By and large, I find it pretty hard to make a current-mode SMPS unstable. For example, if you use an inductance value that is too high by an order of magnitude or two, then inductor ripple curent becomes very small and the spoofed current of the slope compenstation controls the flip-flop reset. That will reduce the impedance of the switched source driving this inductance to the impedance of the MOSFET Rds(on) so the inductor creates another pole in the loop and that causes instablity. But in that situation, even though you're using a current mode controller, the power supply is actually running in voltage mode. Small signal linear analysis of voltage mode power supplies is quite useful because unless the feedback loop has been contrived to cancel one of the poles, the power supply will oscilate and may blow itself up the first time it is turned on. Current-mode supplies are quite different. While it is possible to do small-signal linear analsys of a current-mode switcher, there just isn't much engineering to be accomplished with the method since the feedback loop is stable as long as the power supply really is operating in current mode.

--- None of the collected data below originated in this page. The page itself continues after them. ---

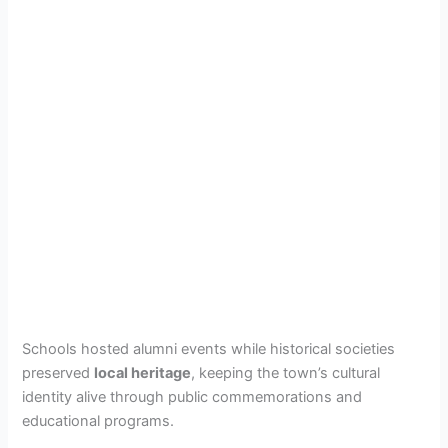
Schools hosted alumni events while historical societies
preserved
local heritage
, keeping the town’s cultural
identity alive through public commemorations and
educational programs.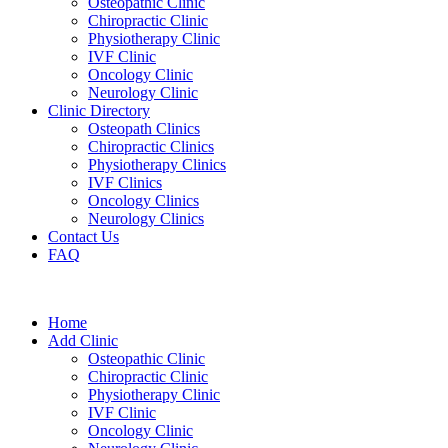
Osteopathic Clinic
Chiropractic Clinic
Physiotherapy Clinic
IVF Clinic
Oncology Clinic
Neurology Clinic
Clinic Directory
Osteopath Clinics
Chiropractic Clinics
Physiotherapy Clinics
IVF Clinics
Oncology Clinics
Neurology Clinics
Contact Us
FAQ
Home
Add Clinic
Osteopathic Clinic
Chiropractic Clinic
Physiotherapy Clinic
IVF Clinic
Oncology Clinic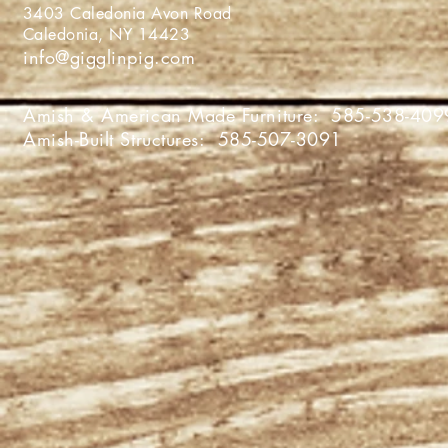
3403 Caledonia Avon Roa
Caledonia, NY 1442
info@gigglinpig.com
Amish & American Made Furniture:
585-538-409
Amish-Built Structures:
585-507-3091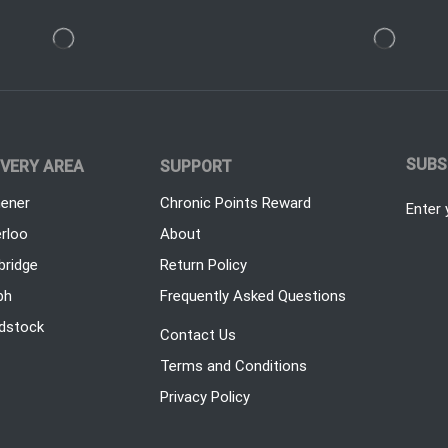
SUBS
IVERY AREA
SUPPORT
hener
Chronic Points Reward
Enter 
rloo
About
ridge
Return Policy
ph
Frequently Asked Questions
dstock
Contact Us
Terms and Conditions
Privacy Policy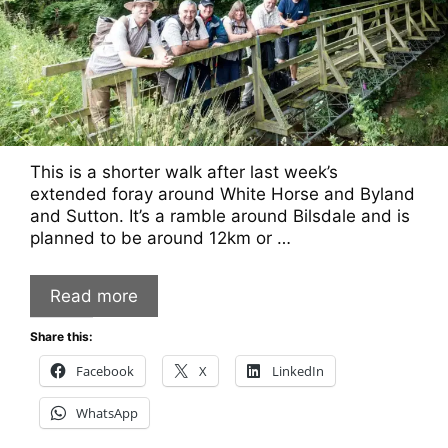
This is a shorter walk after last week’s
extended foray around White Horse and Byland
and Sutton. It’s a ramble around Bilsdale and is
planned to be around 12km or …
Read more
Share this:
Facebook
X
LinkedIn
WhatsApp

The last advise I can offer answers how one can be sure that a SMPS is stable and operating in current mode. The answer is to start with the schematic on the front page of the datasheet. The critical information there are the inductance value, output filter capacitance, and external compensation component values. Some datasheets give equations for computing these values, but I just start with those values and adjust using time domain simulation to evaluate the response. After all, the whole point of frequency domain analysis is to improve the time domain response. With current-mode switchers, it usually more direct to jump right to time-domain simulation to check overshoot since stablity has already been achived.

1] The discussion is restricted to minimum-phase systems.

2] R. David Middlebrook, "Measurement of Loop Gain in Feedback Systems", International Journal of Electronics (vol 38, no. 4, pages 485-512, April 1975).